Deadly Marburg bat virus spreads in Ghana

Authorities have warned of two cases of infection with the deadly bat-borne Marburg virus in the new country.

Two cases of the deadly Marburg virus have been identified in Ghana, the first time an Ebola-like illness has been detected in a West African country, health authorities announced Sunday.

Earlier this month, blood samples taken from two people in the southern Ashanti region showed the presence of the Marburg virus.

The samples were sent to the Pasteur Institute in Senegal, which confirmed the diagnosis, the Ghana Health Service (GHS) said.

“This is the first time that Ghana has confirmed Marburg virus disease,” GHS head Patrick Kuma-Aboagye said in a statement.

There is no cure or vaccine for Marburg, which is nearly as deadly as Ebola. Its symptoms include high fever and internal and external bleeding.

The GHS said in a statement that a total of 98 people identified as contacts are currently in quarantine, noting that no other cases of Marburg disease have been identified in Ghana so far.

WHO said Guinea has confirmed one case of the outbreak declared in September 2021.

According to the World Health Organization, previous outbreaks and sporadic cases of Marburg fever in Africa have been reported in Angola, the Democratic Republic of the Congo, Kenya, South Africa and Uganda.

Marburg virus can be transmitted from infected animals, including bats.

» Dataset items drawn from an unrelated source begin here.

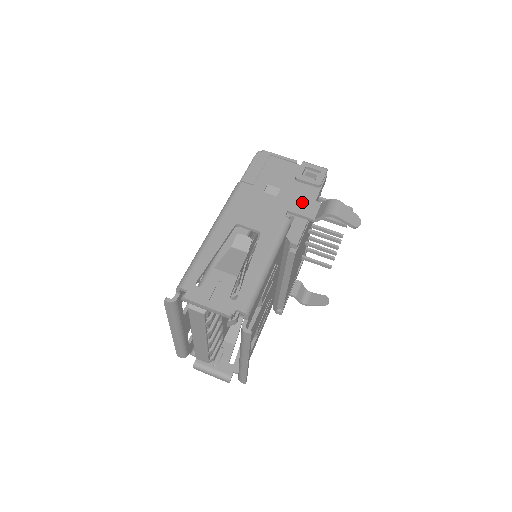
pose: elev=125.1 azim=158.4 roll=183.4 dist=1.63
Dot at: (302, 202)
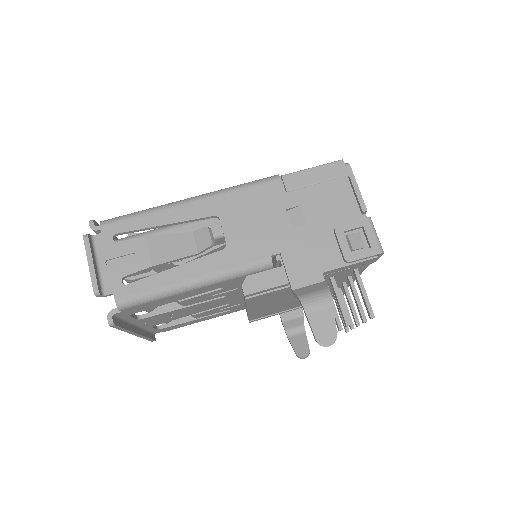
Dot at: (307, 259)
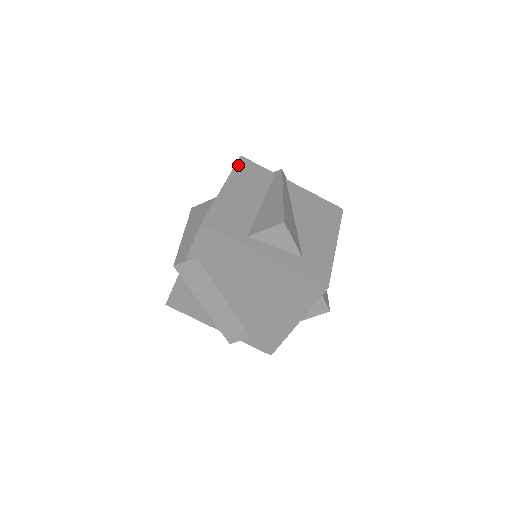
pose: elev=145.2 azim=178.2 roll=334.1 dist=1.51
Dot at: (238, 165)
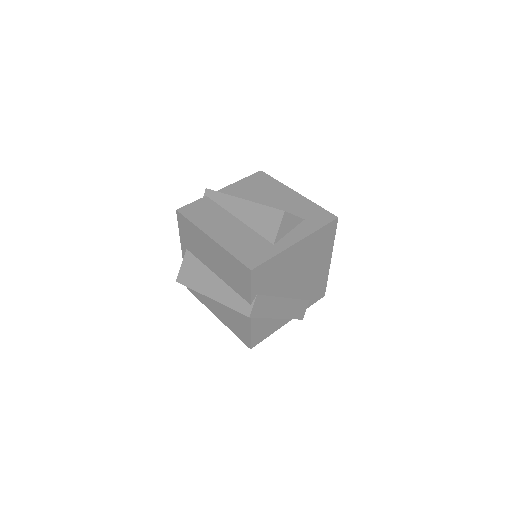
Dot at: (188, 217)
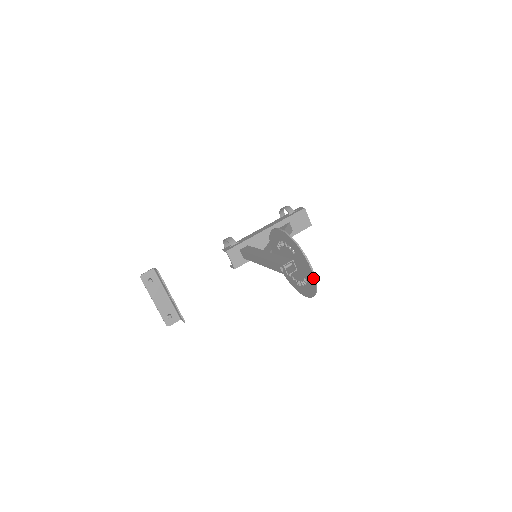
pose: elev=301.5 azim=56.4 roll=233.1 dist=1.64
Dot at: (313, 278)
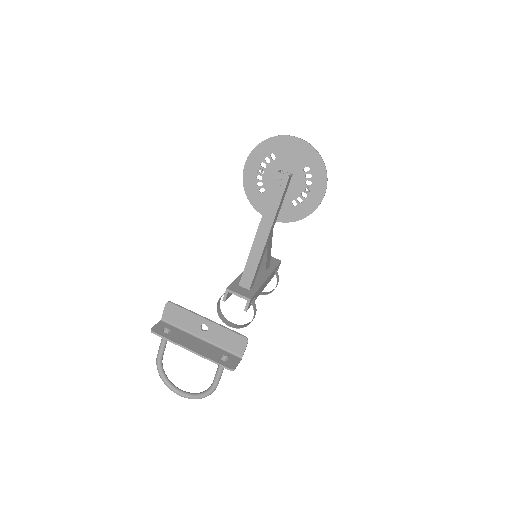
Dot at: (307, 145)
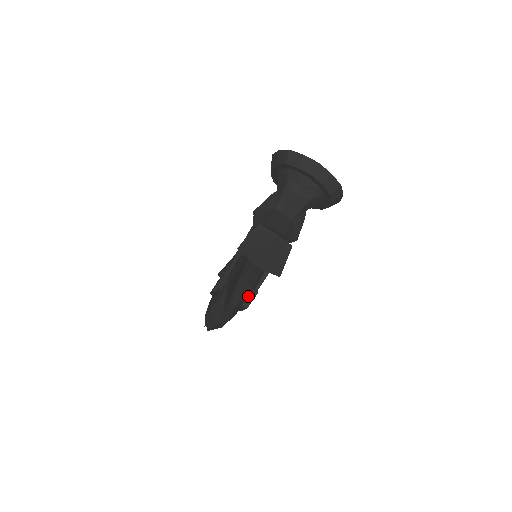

“Therefore, the public is advised to avoid caves inhabited by bat colonies and to ‘thoroughly’ cook all meat products before consumption,” Ghana’s health authorities advised.

In addition, all persons who have been in contact with the sick, including medical personnel, must self-isolate.

Viral disease strikes patients suddenly, with high fever and severe headaches. Mortality rates for confirmed cases have ranged from 24 percent to 88 percent in previous outbreaks, according to the WHO, depending on the virus strain and case management.